The Windows DNA design model

The Windows DNA design model breaks things down into three fairly distinct tiers:

Business logic: This is where the processing logic of your solution lies. The code you write that sorts, filters, calculates, and forms the foundation of the unique capabilities that you are providing to your customers.

Data services: This is your information storage and retrieval component. Databases, file systems, information services, and anything that provides the raw data resources that your solution will utilize in preparing information for the user of your service.

Presentation: This is where you communicate with the user—both in displaying the results of your processing, as well as getting information from the user as to how to proceed further.

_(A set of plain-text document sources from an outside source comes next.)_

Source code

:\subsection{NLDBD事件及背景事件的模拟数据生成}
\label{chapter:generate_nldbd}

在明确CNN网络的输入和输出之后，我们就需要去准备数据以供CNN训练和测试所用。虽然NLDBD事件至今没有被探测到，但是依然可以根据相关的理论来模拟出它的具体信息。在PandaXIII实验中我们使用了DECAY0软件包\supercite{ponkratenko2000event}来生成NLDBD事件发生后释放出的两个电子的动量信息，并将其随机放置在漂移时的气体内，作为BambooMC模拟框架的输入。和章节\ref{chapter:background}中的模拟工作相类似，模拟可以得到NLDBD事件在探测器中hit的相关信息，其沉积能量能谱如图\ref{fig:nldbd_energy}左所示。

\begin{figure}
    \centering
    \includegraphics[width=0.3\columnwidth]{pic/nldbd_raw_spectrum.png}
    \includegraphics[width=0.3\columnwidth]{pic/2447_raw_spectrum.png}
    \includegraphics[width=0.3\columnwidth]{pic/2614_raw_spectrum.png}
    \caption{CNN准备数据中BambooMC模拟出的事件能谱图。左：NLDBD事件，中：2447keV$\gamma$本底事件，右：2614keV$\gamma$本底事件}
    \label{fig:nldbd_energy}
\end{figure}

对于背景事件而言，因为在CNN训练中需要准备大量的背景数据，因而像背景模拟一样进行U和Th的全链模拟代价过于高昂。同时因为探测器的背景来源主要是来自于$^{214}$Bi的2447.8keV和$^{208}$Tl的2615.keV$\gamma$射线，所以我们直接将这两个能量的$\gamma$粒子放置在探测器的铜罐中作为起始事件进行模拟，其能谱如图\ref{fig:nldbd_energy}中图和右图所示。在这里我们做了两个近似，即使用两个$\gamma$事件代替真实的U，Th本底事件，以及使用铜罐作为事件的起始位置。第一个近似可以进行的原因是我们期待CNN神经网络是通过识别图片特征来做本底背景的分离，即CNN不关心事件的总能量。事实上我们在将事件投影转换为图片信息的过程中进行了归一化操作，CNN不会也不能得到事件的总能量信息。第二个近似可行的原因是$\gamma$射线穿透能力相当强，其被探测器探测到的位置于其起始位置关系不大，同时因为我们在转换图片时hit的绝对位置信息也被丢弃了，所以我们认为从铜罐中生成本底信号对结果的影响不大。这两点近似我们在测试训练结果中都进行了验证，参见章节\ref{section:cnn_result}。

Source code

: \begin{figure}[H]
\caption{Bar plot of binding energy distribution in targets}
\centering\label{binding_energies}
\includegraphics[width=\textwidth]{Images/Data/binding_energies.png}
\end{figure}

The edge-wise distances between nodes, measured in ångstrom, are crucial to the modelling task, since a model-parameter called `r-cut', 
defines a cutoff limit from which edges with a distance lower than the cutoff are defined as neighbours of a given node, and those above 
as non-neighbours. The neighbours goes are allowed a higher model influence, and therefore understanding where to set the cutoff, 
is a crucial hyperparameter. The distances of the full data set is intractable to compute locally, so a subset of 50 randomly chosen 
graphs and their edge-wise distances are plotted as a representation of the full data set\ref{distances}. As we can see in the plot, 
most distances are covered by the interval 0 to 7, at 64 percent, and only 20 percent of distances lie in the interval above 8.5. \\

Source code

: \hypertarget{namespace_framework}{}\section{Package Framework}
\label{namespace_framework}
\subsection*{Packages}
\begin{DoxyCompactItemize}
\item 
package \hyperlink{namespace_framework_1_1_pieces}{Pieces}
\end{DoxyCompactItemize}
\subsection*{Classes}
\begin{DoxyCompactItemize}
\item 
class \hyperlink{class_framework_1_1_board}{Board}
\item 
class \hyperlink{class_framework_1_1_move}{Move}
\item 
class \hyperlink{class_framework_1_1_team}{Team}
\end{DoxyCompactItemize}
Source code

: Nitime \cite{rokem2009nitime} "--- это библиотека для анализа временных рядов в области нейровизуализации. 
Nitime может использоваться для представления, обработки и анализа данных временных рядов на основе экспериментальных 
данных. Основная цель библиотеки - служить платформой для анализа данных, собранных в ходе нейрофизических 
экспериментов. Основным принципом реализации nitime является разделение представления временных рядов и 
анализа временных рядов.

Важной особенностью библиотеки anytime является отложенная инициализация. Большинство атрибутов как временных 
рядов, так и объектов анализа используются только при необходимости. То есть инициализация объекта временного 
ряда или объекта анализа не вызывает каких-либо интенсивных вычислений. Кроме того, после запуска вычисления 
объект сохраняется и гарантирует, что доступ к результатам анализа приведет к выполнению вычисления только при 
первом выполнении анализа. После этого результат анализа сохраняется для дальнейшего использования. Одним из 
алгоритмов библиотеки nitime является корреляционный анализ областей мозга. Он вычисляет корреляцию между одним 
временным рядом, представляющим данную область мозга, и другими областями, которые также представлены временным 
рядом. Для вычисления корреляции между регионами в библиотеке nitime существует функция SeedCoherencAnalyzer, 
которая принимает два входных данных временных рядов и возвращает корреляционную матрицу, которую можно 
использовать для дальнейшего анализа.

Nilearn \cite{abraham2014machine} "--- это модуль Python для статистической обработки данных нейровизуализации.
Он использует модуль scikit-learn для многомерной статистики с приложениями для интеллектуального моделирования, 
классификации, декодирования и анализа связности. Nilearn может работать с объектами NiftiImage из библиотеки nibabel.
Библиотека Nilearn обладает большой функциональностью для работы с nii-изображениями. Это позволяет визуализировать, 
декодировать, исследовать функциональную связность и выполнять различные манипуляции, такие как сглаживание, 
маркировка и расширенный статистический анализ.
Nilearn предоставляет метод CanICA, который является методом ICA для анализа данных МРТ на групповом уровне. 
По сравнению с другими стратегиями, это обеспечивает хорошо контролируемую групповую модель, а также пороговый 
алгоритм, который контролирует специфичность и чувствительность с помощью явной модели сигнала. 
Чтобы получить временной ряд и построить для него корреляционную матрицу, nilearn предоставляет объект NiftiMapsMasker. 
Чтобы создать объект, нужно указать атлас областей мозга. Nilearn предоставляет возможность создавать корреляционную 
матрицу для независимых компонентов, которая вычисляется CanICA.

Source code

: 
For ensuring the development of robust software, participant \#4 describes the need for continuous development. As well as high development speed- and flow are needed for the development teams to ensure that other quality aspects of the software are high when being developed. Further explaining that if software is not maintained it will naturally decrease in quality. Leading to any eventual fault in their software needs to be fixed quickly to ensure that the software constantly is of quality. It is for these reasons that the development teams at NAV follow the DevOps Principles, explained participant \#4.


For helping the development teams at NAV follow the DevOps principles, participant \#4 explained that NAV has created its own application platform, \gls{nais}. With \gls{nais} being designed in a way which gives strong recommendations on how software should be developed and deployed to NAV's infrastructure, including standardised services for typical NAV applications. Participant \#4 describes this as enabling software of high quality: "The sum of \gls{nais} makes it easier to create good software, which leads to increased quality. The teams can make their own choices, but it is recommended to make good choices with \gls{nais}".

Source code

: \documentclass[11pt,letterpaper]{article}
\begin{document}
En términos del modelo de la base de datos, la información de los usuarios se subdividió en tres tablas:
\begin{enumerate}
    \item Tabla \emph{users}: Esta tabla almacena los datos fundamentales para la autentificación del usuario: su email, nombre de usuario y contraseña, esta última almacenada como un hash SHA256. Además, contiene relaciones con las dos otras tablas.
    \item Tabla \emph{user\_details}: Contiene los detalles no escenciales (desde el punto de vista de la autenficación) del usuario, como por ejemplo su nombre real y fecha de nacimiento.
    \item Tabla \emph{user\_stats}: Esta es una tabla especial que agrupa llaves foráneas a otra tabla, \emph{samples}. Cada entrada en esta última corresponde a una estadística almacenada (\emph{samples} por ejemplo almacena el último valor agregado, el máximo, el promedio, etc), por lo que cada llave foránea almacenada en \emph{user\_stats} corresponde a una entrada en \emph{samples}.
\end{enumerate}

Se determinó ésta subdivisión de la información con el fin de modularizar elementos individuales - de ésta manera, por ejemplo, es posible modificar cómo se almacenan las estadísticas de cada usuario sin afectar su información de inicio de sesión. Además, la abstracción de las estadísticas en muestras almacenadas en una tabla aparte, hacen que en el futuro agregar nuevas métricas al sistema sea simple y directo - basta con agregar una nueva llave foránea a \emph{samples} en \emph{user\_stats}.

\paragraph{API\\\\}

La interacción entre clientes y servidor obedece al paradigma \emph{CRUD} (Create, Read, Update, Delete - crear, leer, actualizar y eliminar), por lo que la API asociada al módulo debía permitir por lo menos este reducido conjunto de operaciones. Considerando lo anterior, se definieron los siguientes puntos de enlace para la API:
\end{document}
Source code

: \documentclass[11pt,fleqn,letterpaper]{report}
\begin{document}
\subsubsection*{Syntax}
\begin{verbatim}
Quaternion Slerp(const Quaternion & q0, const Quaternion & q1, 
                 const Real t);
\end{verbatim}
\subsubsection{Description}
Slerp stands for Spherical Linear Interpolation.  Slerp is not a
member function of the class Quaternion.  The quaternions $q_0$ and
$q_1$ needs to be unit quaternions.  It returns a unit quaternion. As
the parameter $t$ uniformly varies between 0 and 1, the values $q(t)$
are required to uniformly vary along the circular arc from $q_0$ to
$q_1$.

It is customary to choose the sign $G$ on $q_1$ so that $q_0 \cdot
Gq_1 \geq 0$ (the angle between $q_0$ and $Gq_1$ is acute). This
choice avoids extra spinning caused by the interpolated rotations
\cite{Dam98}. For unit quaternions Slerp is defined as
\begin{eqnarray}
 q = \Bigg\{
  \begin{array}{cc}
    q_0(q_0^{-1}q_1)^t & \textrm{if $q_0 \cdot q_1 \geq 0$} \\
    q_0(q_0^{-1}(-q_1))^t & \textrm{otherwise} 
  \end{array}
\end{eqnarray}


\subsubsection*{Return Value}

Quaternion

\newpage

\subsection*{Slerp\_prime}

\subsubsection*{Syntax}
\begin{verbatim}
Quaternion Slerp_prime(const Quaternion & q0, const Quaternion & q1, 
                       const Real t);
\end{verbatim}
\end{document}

There are many more things to consider as you develop a "broadest-reach" Web application. Each of you will have unique and interesting requirements as you head down that path. The best way to focus on the most leverageable directions is to evaluate all of the processes your solution needs to go through, and prioritize based on those parts over which you have the most control.

Robert Hess is an evangelist in Microsoft's Developer Relations Group. Fortunately for all of us, his opinions are his own.